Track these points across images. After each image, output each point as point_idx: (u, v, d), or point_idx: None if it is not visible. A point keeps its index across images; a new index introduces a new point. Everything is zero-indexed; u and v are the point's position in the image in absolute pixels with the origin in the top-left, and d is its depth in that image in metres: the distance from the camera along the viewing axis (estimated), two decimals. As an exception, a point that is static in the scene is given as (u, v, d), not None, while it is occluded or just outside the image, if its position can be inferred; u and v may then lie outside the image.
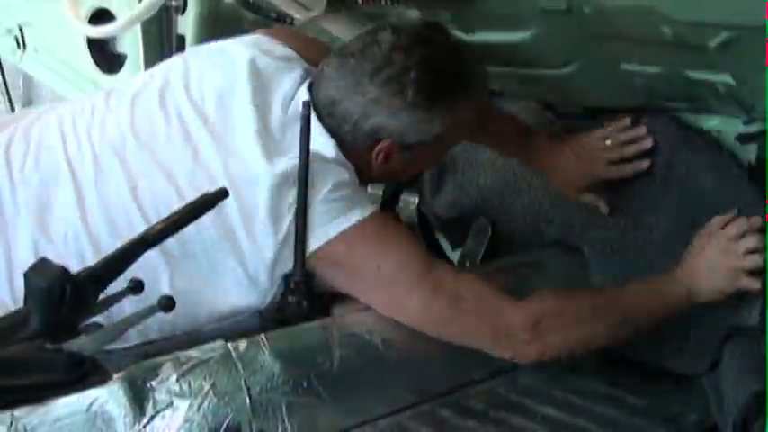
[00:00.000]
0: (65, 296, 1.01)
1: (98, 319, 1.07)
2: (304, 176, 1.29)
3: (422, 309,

------------

What to do: Copy every record verbatim while leaving each picture out.

Exercise answer:
Track these points across images. After each image, output each point as point_idx: (u, v, d), or point_idx: None if it is not visible. A point keeps its index across images; a new index introduces a new point. Everything is zero-indexed; u and v are the point's position in the image in absolute pixels with the origin in the top-left, and d is its depth in that image in metres: the distance from the camera along the viewing axis (estimated), two decimals. As an exception, a point that is static in the scene is given as (u, v, d), not None, while it is occluded or just outside the image, if its position can be inferred; u and v may then lie outside the image.
[00:00.000]
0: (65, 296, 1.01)
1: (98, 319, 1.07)
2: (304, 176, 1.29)
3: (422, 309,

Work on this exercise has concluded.